Lawsuit accuses Conn’s of misleading investors
A Connecticut-based investor has sued Conn’s and a group of former top executives, alleging the home appliance and furniture retailer misled investors about the financial health of its in-store financing program.
The federal lawsuit, filed by MicroCapital Fund this week in Houston, came even as The Woodlands-based retailer announced improvements in its customer delinquency rate. The company revealed in its fourthquarter earnings report Thursday that 9.9 percent of its customers were delinquent after 60 days, down from 10.7 percent a year earlier.
The company has long dealt with the fallout from aggressive
lending to higher-risk customers earlier this decade. A spike in delinquencies led to the company’s stock price falling from a $77per-share peak in January 2014 to less than $7 in August 2016, spurring a Securities and Exchange Commission investigation and several lawsuits.
As Conn’s tightened its credit standards in recent years, its stock price rebounded somewhat. Shares closed Friday at $27.70. The average credit score for its customers rose to 611 in the fourth quarter, up from 607 a year earlier. However, Conn’s customers carried an average outstanding balance of $2,443, up from $2,376.
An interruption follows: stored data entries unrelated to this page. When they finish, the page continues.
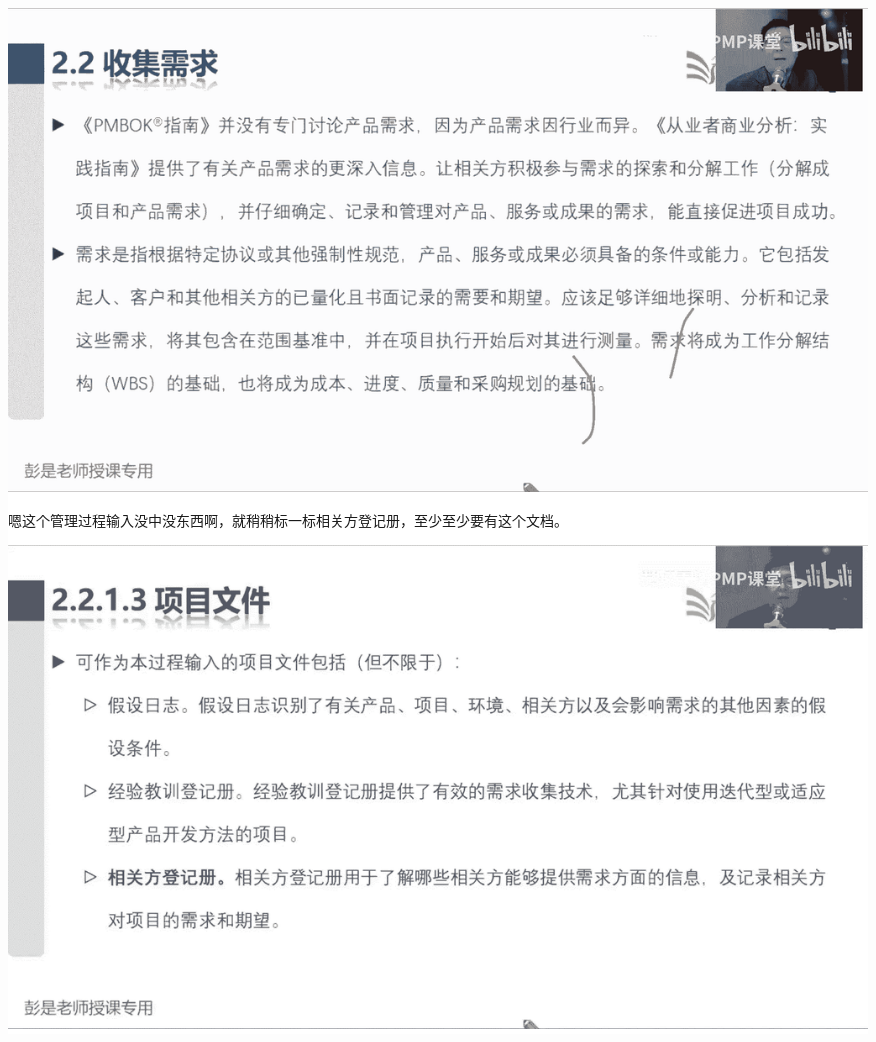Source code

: ![](img/64abca9bea3f482b3b1a1bec116c3fc5_41.png)

嗯这个管理过程输入没中没东西啊，就稍稍标一标相关方登记册，至少至少要有这个文档。

![](img/64abca9bea3f482b3b1a1bec116c3fc5_43.png)
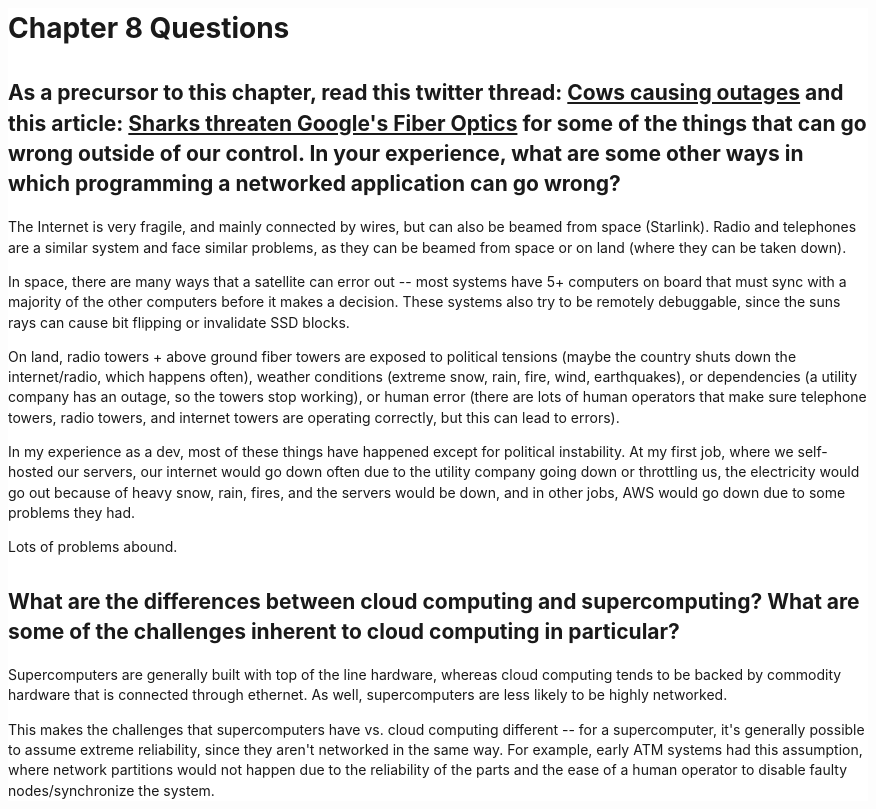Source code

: # Chapter 8 Questions

## As a precursor to this chapter, read this twitter thread: [Cows causing outages](https://twitter.com/uhoelzle/status/1263333281891708929) and this article: [Sharks threaten Google's Fiber Optics](https://slate.com/technology/2014/08/shark-attacks-threaten-google-s-undersea-internet-cables-video.html) for some of the things that can go wrong outside of our control. In your experience, what are some other ways in which programming a networked application can go wrong?

The Internet is very fragile, and mainly connected by wires, but can
also be beamed from space (Starlink). Radio and telephones are a similar
system and face similar problems, as they can be beamed from space or on
land (where they can be taken down).

In space, there are many ways that a satellite can error out -- most
systems have 5+ computers on board that must sync with a majority of the
other computers before it makes a decision. These systems also try to be
remotely debuggable, since the suns rays can cause bit flipping or
invalidate SSD blocks.

On land, radio towers + above ground fiber towers are exposed to
political tensions (maybe the country shuts down the internet/radio,
which happens often), weather conditions (extreme snow, rain, fire,
wind, earthquakes), or dependencies (a utility company has an outage,
so the towers stop working), or human error (there are lots of human
operators that make sure telephone towers, radio towers, and internet
towers are operating correctly, but this can lead to errors).

In my experience as a dev, most of these things have happened except for
political instability. At my first job, where we self-hosted our
servers, our internet would go down often due to the utility company
going down or throttling us, the electricity would go out because of
heavy snow, rain, fires, and the servers would be down, and in other
jobs, AWS would go down due to some problems they had.

Lots of problems abound.

## What are the differences between cloud computing and supercomputing? What are some of the challenges inherent to cloud computing in particular?

Supercomputers are generally built with top of the line hardware,
whereas cloud computing tends to be backed by commodity hardware that is
connected through ethernet. As well, supercomputers are less likely to
be highly networked.

This makes the challenges that supercomputers have vs. cloud computing
different -- for a supercomputer, it's generally possible to assume
extreme reliability, since they aren't networked in the same way. For
example, early ATM systems had this assumption, where network partitions
would not happen due to the reliability of the parts and the ease of a
human operator to disable faulty nodes/synchronize the system.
In its lawsuit, MicroCapital alleges the retailer relaxed credit requirements in late 2012 and early 2013 to boost revenue as it opened new stores and failed to inform investors about the practice.
“Although credit applications of customers with FICO scores below 520 had been denied previously, the metrics were changed such that FICO scores as low as 400 were being considered, rather than rejected,” the lawsuit states, citing an analysis of Conn’s public records and interviews with five former employees, including an underwriter.
Conn’s did not respond Friday to a call for comment. Norm Miller, the company’s chairman and CEO, said in a statement announcing its fourthquarter earnings that the performance of its in-store credit program has improved because of “higher finance charges, stronger portfolio fundamentals, controlled expenses and lower borrowing costs.”
“Conn’s fiscal year 2018 financial results demonstrate the successful execution of the company’s turnaround strategies and, as expected, a return to full-year profitability,” Miller said in a statement. “I am encouraged by the platform we have created and the positive momentum underway at Conn’s.”
Conn’s reported net income of $3.2 million during the fourth quarter, exceeding Wall Street expectations.
However, same-store sales missed expectations, falling 8 percent. The company expects same-store sales to decline by 3 percent to 5 percent during the current quarter.
Conn’s allowance for bad debts, an estimate of the amount of credit issued that may default, was $54.7 million in the fourth quarter, down from $72.1 million a year earlier. The figure is about 13 percent of Conn’s total customer portfolio. The company expects the allowance for bad debt to fall further this quarter.